Jul 21, 2011 13:50
Actor Guy annoyed me for the first time last night. It was over something quite insignificant in the grand scheme of things, but it was as if the scales fell from my eyes. I could see into the future, and picture a time when not everything he said would strike me as adorable and funny. When he would speak with passion on a subject and I'd roll my eyes and think, "Here we go again." When he would irritate me so much that I would want to yell, Shut up, shut up, shut up! You see longtime couples do that, and wonder how they get there. Well, last night I could totally see that happening to us, and it scared me in a different way.
Oh no, he's not perfect! Oh no, the bloom is off the rose! Oh no, maybe he's not so great after all!
In a way, it was liberating. No longer was I in thrall of Actor Guy, worried that I was going to mess up what was turning into an intoxicating whirlwind of dates, romance and whispered sweet nothings. Instead, I was listening to Actor Guy expounding on why he thought my pronunciation of the Chinese name "Wang" was incorrect and misleading (I rhymed it with "sang" instead of "song"). And it was sort of pissing me off.
"Look, I know people with that name, and they pronounce it that way, so that's how I say it," I shrugged.
"But it's not that hard to pronounce it correctly," he protested. "There's a right way and a wrong way, and it just strikes me as an opportunity to educate people on the proper way to pronounce it." He pointed out that people know to say "Hey Zeus" when they see the Spanish name "Jesus," and "Hoo-wan" when they see "Juan." So why not pronounce it as the Chinese do?
My argument that it was Anglicized didn't hold water with him, but my point that Korean last names also suffer the same sort of pronunciation confusion (Park and Pak are the same name in Korean, for instance, and the name Pak can rhyme with "sack" or "sock," depending on how you say it) mollified him a bit. But not enough for him to stop insisting that it was better to pronounce "Wang" differently from how I pronounce it. And that annoyed the shit out of me. Especially since this conversation went on for far longer than I thought necessary.
I didn't tell him I was annoyed, but after a while I just stopped engaging.

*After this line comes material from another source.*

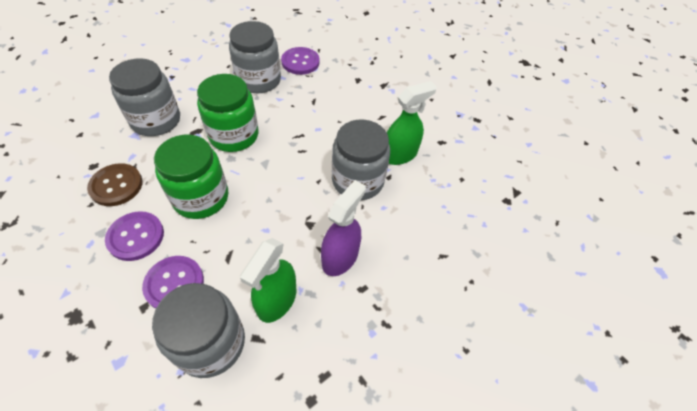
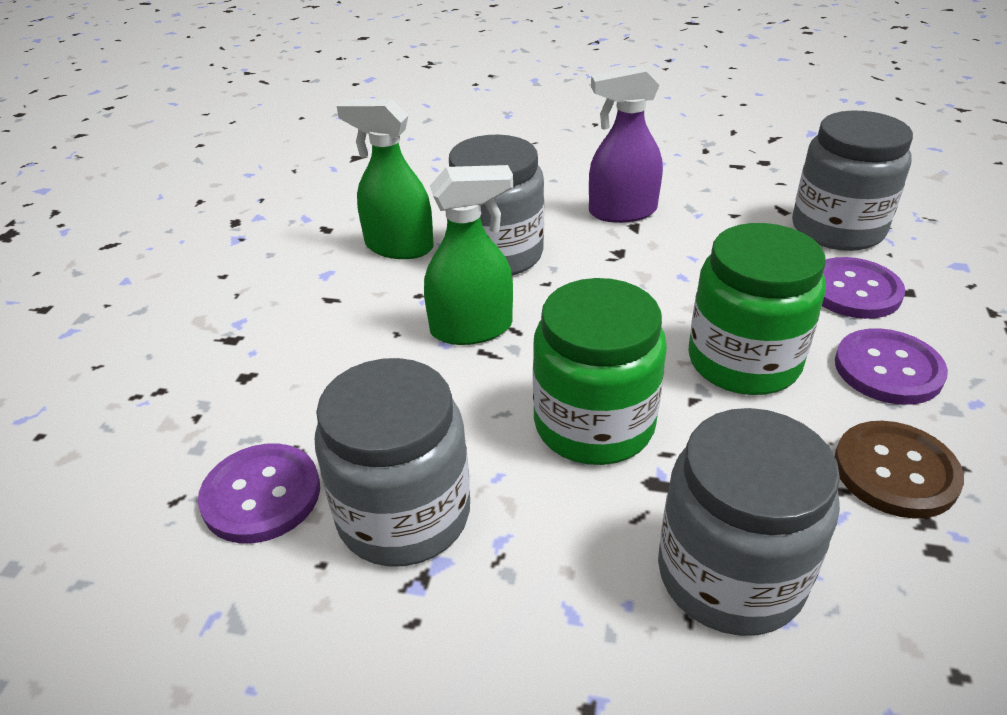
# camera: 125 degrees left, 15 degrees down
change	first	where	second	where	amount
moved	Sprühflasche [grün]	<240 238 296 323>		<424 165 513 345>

It took a while for him to change the subject, and a while longer for me to warm back up. By the end of the conversation things were pretty much back to normal, but that moment of realization that he was no longer 100 percent adorable shook me. I wondered if that was how R. felt with me -- bored with the conversation at hand, no longer engaged, not feeling attracted.
I'm not sure what any of this means. Maybe it means that we'll come to hate each other after a while. Or maybe it means that we're normal, imperfect people, getting to know each others' quirks and pet peeves. The thing is, I was on such a high last night before we spoke on the phone. He came to see me before I went in to see "Harry Potter" with some old work friends. He joined us for drinks at a bar next to the theater, and then while my friends went to pick up our tickets, he and I went off to a corner to steal some kisses. And it was lovely. I told him that I'd missed him, and he hugged me and said, "I'm right here. I'm not going anywhere." I had trouble concentrating on the movie, because I kept thinking about Actor Guy.
He told me to call him after the movie because he wanted to know what I thought of it, and I did. And that's when the bloom came off. If I think about the part where he came to see me, I can still feel that happy "weak-in-the-knees" feeling. If I think about our phone conversation afterward, I feel kind of put-out and "meh." Is that good? Is that normal? Is it bad? I'm having a freak-out of a different sort now.